[DATA UNDER STUDY]

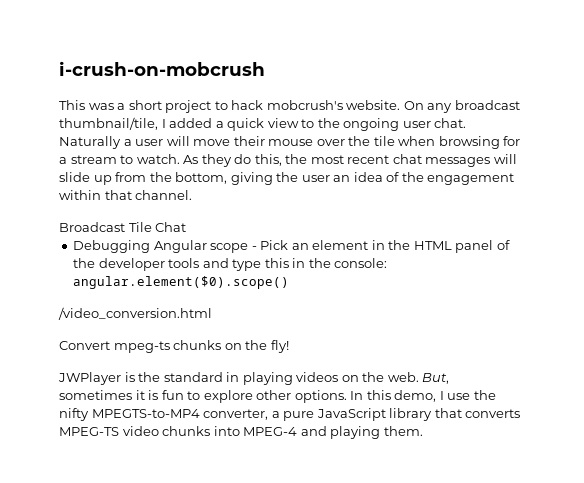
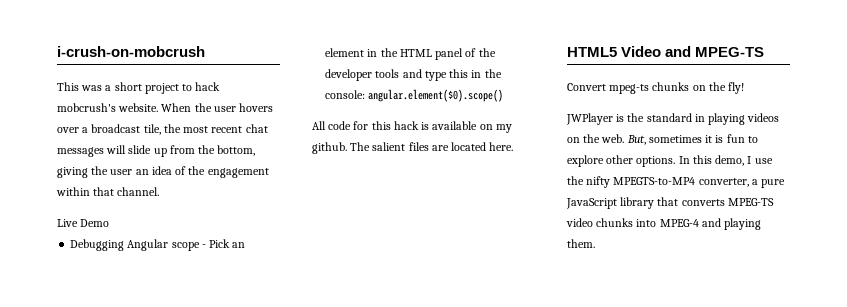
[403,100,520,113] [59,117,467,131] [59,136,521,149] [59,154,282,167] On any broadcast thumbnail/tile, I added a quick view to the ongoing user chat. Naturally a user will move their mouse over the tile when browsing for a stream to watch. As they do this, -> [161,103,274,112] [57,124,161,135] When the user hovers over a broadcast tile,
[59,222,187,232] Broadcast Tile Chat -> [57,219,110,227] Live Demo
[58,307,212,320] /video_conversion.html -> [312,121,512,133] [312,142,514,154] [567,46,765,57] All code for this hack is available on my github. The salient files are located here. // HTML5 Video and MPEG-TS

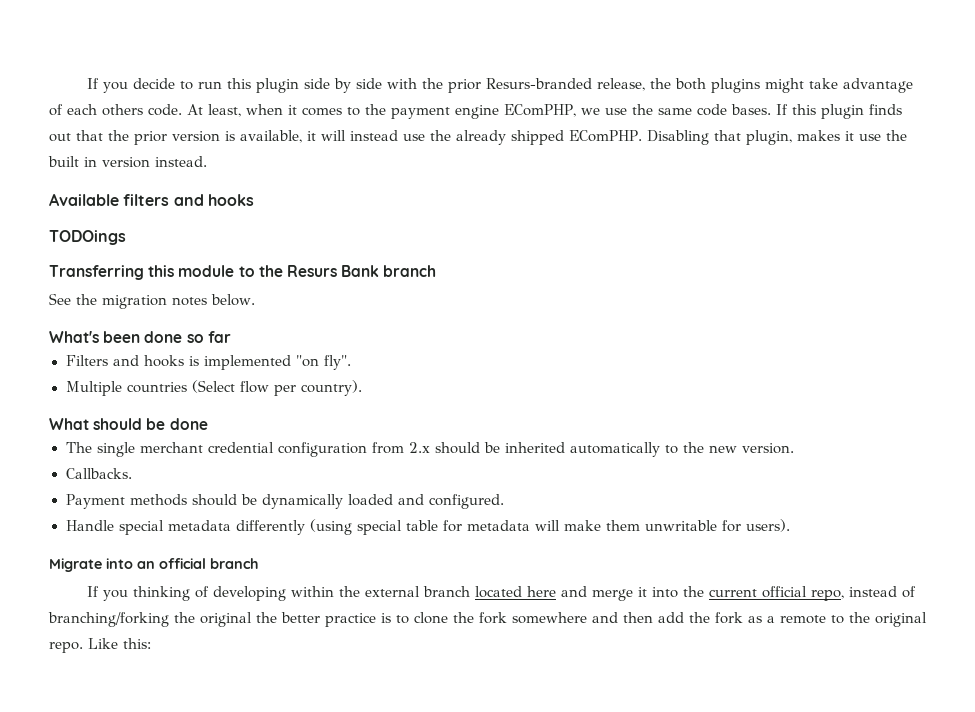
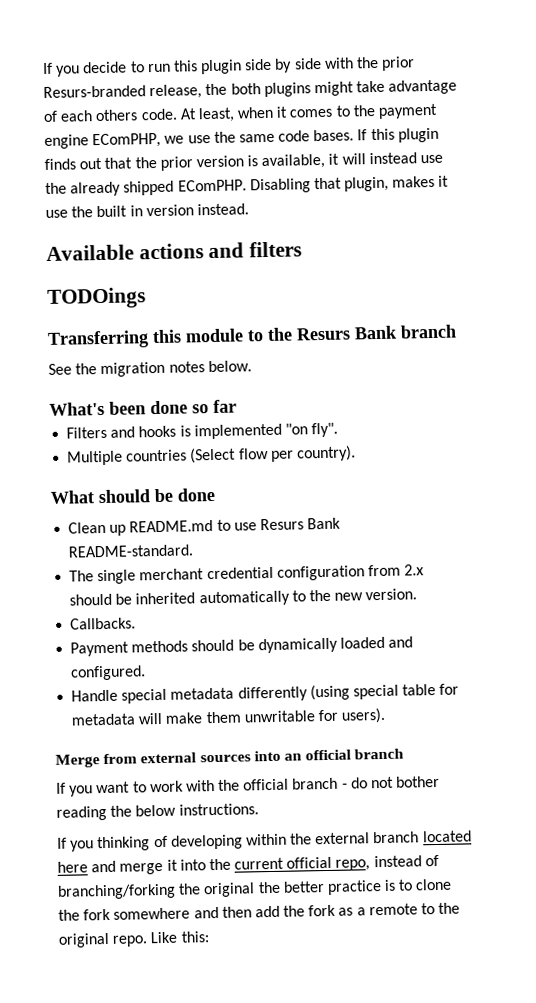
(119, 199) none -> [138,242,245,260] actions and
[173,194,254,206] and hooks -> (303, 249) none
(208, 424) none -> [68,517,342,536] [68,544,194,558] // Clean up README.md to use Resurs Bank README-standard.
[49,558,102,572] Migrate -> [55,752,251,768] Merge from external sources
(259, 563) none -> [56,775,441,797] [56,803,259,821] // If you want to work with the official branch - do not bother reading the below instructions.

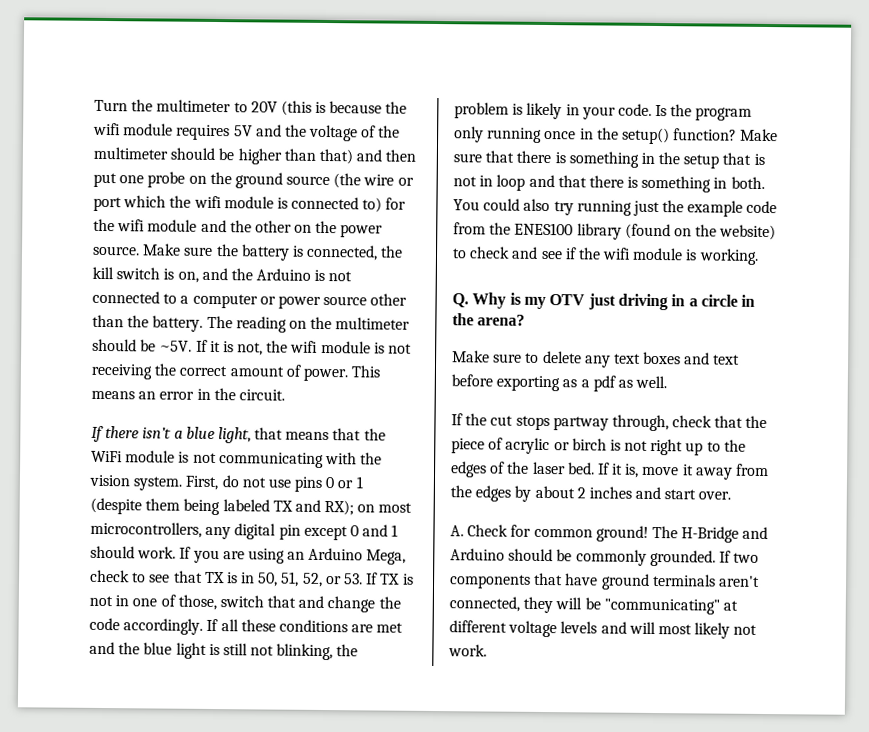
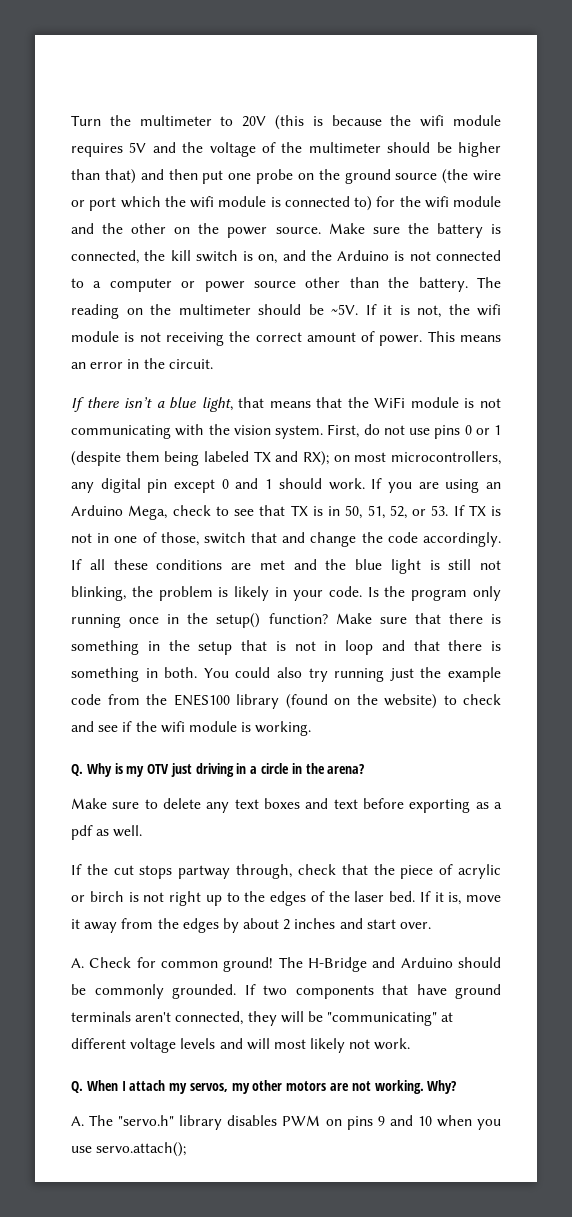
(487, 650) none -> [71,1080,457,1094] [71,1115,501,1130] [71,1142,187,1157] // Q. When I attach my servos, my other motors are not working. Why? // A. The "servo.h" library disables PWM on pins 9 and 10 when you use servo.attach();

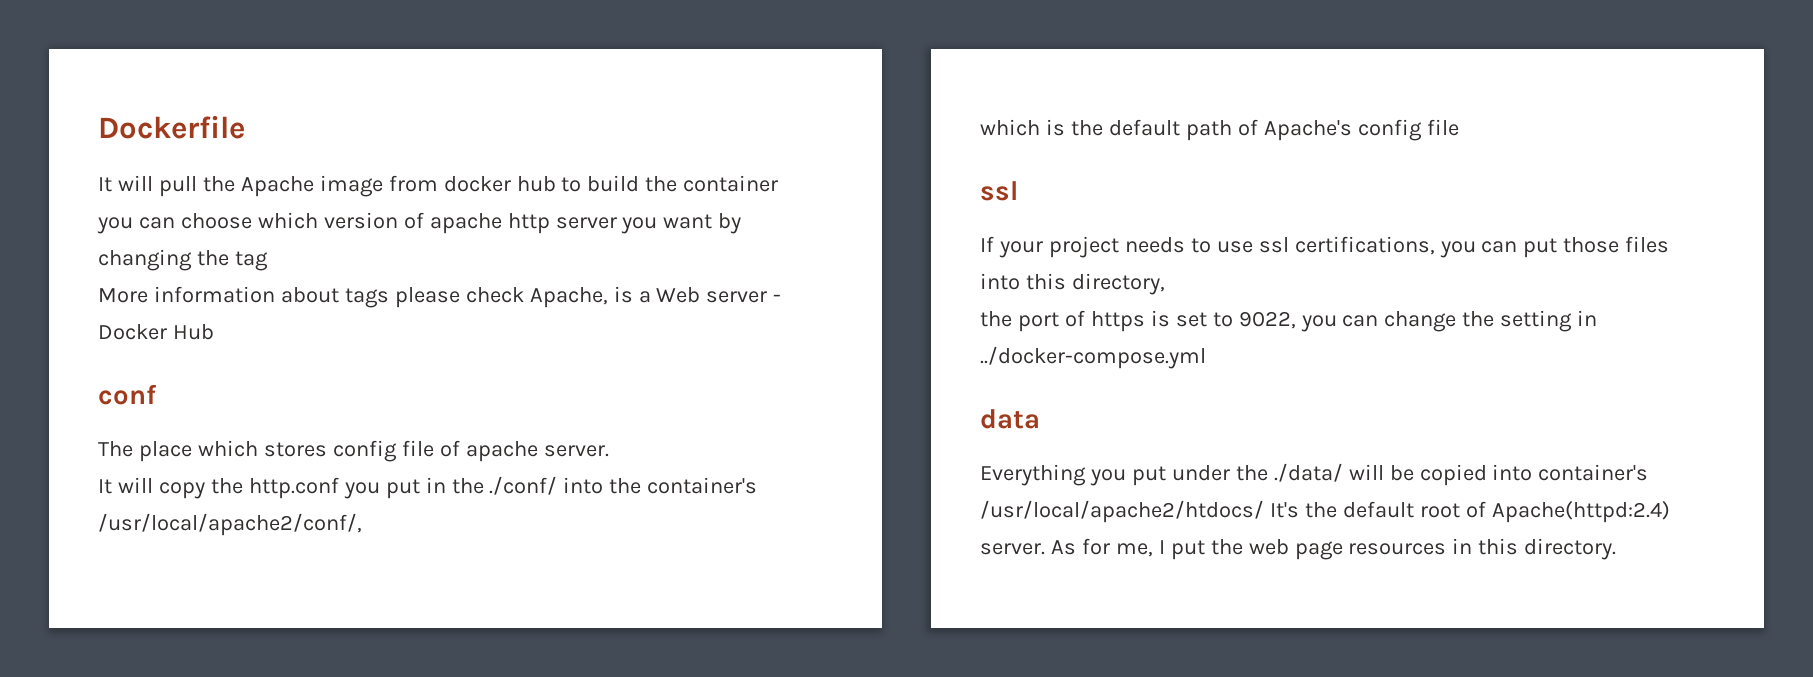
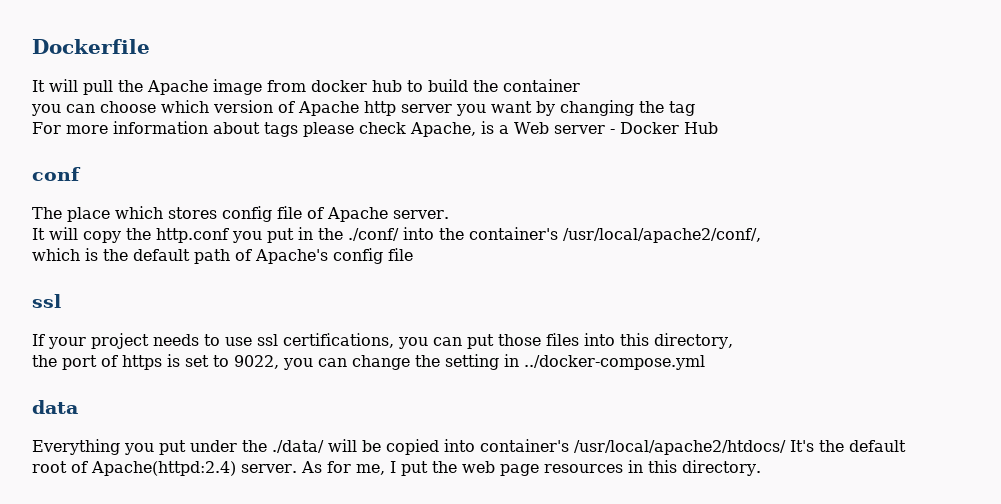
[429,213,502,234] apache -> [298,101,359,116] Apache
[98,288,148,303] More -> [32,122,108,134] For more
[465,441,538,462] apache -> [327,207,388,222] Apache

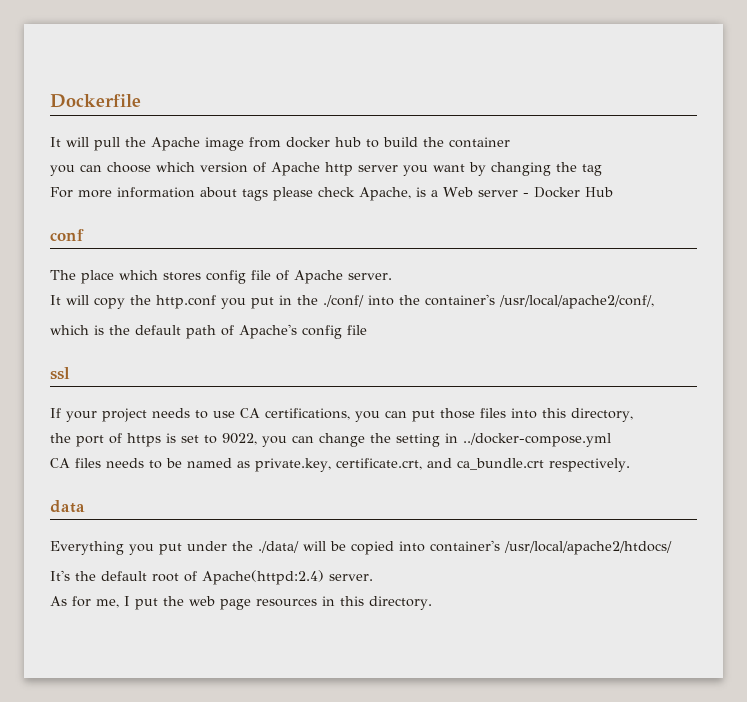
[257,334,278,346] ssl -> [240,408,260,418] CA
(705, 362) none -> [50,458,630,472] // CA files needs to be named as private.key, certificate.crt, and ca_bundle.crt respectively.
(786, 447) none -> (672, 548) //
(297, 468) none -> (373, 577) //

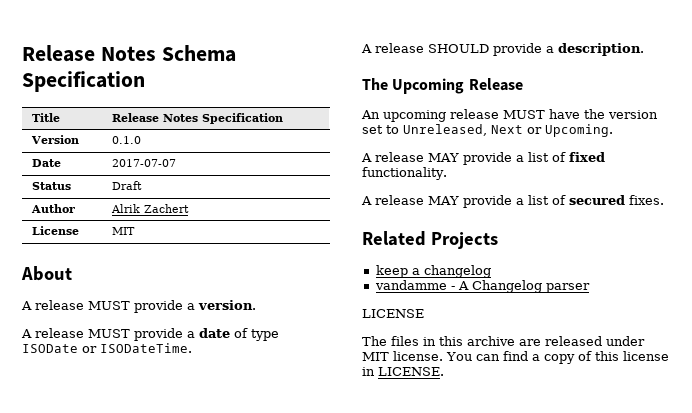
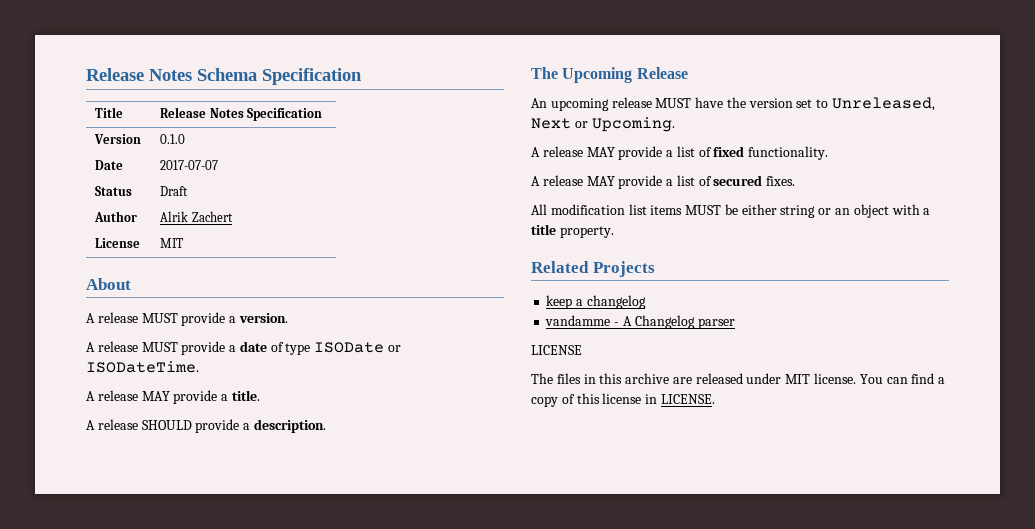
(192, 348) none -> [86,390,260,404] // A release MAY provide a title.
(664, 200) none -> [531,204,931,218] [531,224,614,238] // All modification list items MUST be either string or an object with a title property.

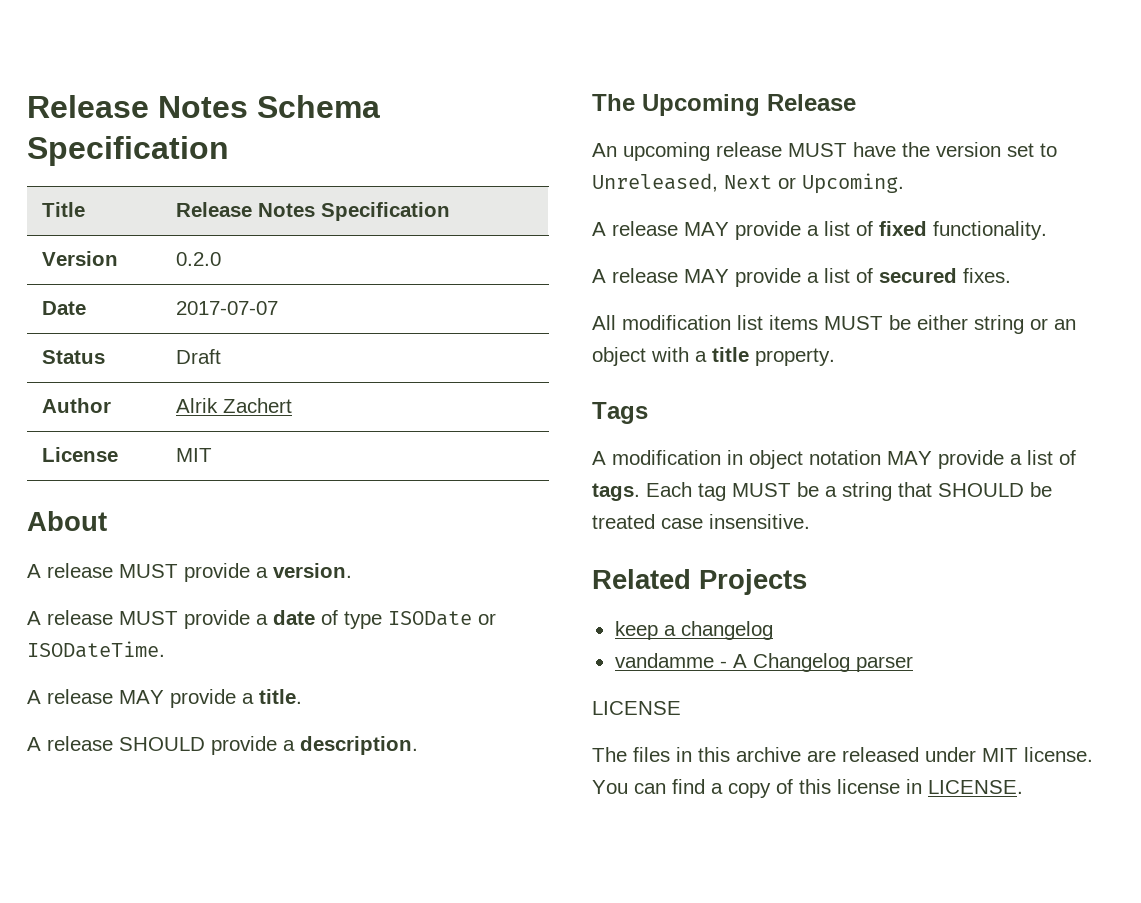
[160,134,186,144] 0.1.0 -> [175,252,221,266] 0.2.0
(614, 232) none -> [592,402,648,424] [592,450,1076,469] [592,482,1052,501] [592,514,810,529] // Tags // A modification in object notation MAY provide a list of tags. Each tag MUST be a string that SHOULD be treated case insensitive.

[/DATA UNDER STUDY]

(REQUIRED ACTION) After dropping the pictures, reproduce exactly the lines from the first line of the entries through the line containing "[173,194,254,206] and hooks", both included.

(EXERCISE OUTPUT)
[403,100,520,113] [59,117,467,131] [59,136,521,149] [59,154,282,167] On any broadcast thumbnail/tile, I added a quick view to the ongoing user chat. Naturally a user will move their mouse over the tile when browsing for a stream to watch. As they do this, -> [161,103,274,112] [57,124,161,135] When the user hovers over a broadcast tile,
[59,222,187,232] Broadcast Tile Chat -> [57,219,110,227] Live Demo
[58,307,212,320] /video_conversion.html -> [312,121,512,133] [312,142,514,154] [567,46,765,57] All code for this hack is available on my github. The salient files are located here. // HTML5 Video and MPEG-TS

(119, 199) none -> [138,242,245,260] actions and
[173,194,254,206] and hooks -> (303, 249) none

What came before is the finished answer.